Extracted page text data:
▼
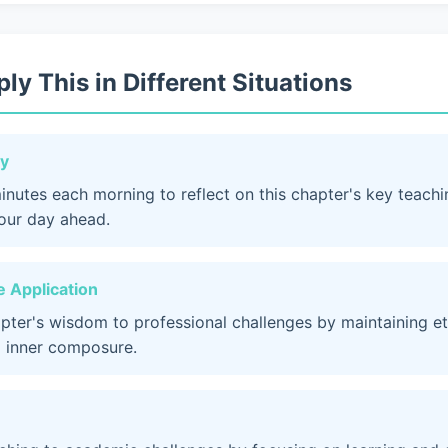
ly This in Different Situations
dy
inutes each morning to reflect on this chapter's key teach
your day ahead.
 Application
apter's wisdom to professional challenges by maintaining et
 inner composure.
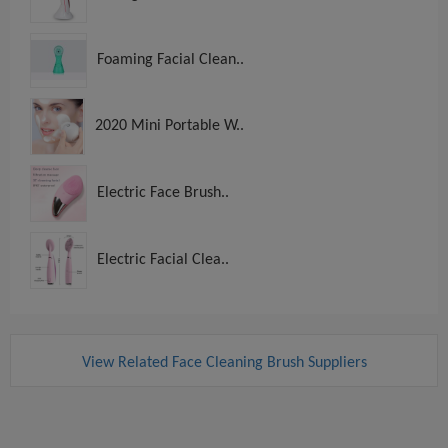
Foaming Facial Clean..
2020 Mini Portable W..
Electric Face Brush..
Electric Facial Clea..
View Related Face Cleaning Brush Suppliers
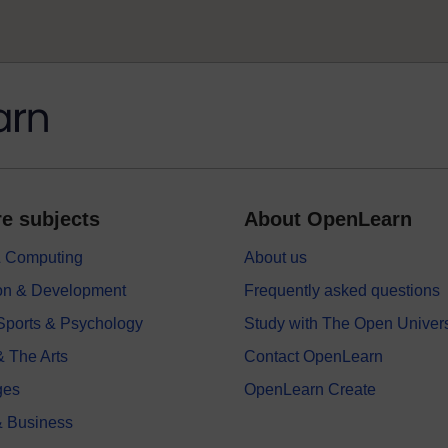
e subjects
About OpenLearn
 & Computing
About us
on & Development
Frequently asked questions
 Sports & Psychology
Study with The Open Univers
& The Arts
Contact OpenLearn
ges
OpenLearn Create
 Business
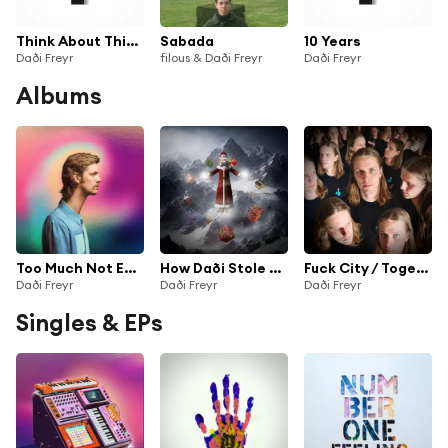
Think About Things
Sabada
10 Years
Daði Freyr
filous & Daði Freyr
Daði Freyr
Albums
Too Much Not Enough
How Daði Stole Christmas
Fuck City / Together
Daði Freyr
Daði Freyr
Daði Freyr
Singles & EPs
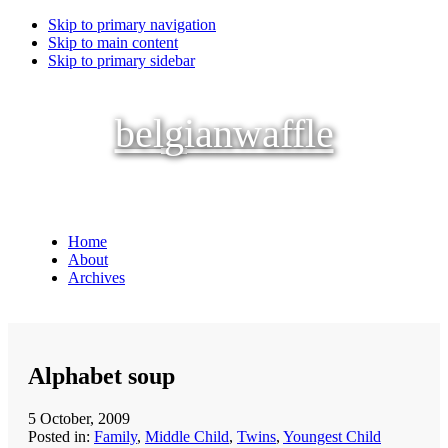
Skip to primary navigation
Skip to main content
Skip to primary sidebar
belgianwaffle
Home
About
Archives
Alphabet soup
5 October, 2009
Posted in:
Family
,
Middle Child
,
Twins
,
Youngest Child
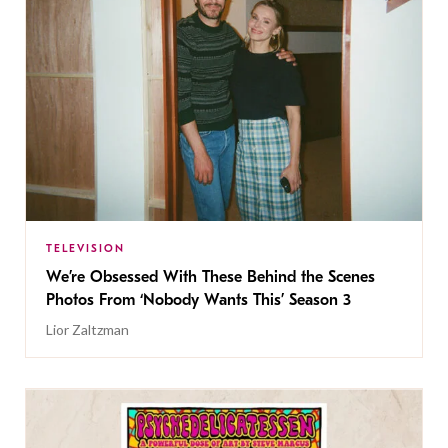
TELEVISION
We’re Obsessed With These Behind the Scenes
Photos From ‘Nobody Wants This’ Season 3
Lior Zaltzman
▲
▼
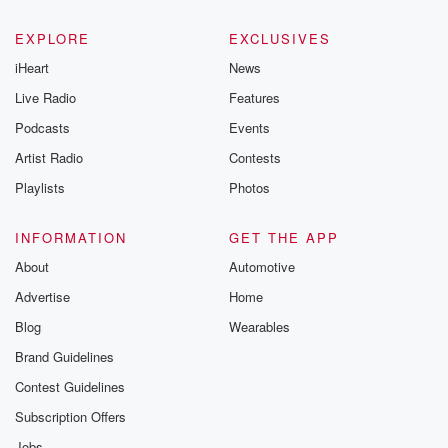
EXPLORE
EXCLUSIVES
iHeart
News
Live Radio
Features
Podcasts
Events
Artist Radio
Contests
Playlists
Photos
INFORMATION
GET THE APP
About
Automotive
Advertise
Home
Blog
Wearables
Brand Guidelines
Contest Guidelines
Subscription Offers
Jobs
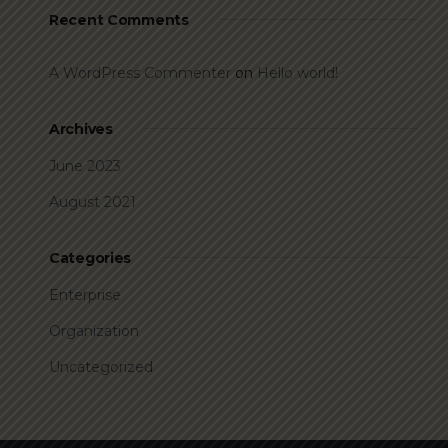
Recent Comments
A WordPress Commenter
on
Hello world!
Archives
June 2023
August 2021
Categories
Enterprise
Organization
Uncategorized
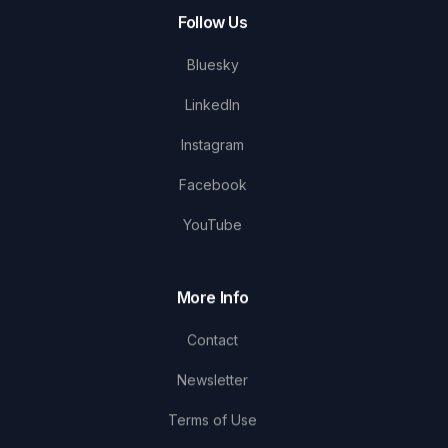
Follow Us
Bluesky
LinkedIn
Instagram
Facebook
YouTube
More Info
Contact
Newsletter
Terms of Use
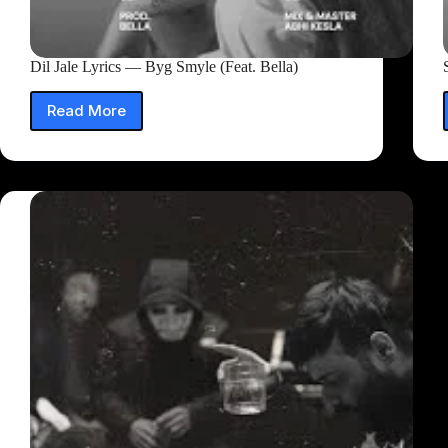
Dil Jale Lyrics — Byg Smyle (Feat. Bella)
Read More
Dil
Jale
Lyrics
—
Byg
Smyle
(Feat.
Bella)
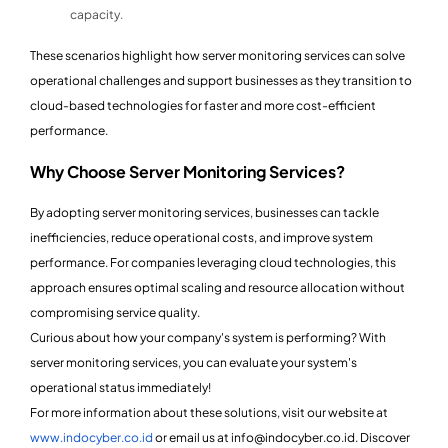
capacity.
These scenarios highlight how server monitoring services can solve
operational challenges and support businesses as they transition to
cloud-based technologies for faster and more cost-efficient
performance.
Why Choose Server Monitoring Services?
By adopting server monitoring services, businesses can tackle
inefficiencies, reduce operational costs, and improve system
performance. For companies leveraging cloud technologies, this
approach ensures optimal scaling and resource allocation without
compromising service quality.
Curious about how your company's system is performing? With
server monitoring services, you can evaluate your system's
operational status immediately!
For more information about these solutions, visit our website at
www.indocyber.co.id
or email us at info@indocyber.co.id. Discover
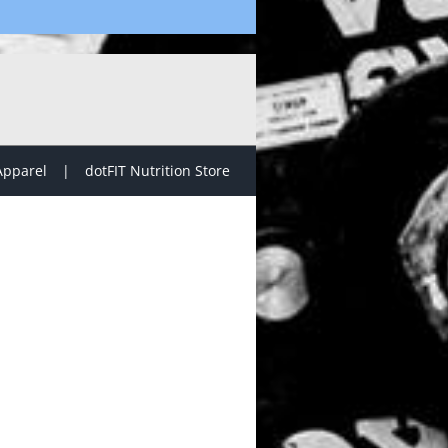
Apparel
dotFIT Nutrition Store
▲
▼
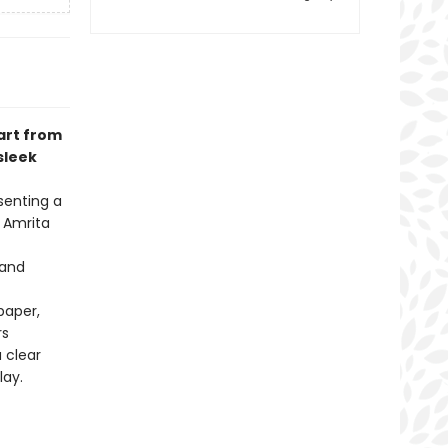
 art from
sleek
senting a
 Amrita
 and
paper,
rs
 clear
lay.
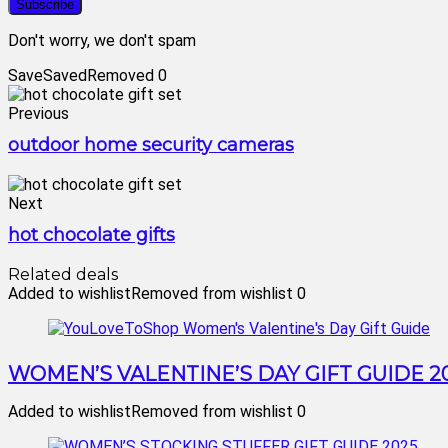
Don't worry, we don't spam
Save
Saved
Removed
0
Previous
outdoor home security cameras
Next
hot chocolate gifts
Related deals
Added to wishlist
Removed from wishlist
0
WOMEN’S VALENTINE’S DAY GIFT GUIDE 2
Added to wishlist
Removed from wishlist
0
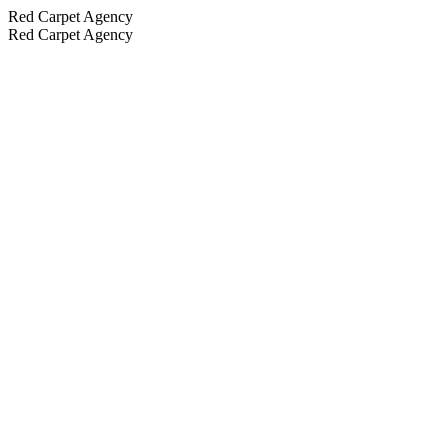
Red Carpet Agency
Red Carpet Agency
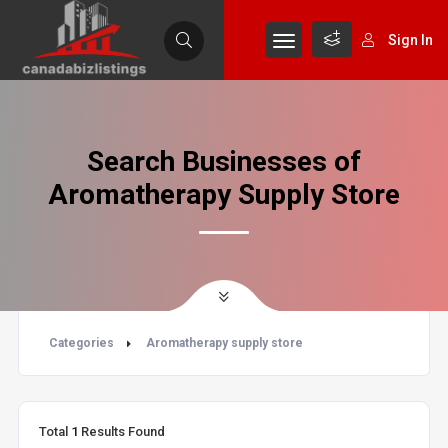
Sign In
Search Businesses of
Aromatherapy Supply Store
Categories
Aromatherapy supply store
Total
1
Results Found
▲
Exercise aim —
If a line in the entries holds the string "operational", copy it.

Task output —
operational challenges and support businesses as they transition to
inefficiencies, reduce operational costs, and improve system
operational status immediately!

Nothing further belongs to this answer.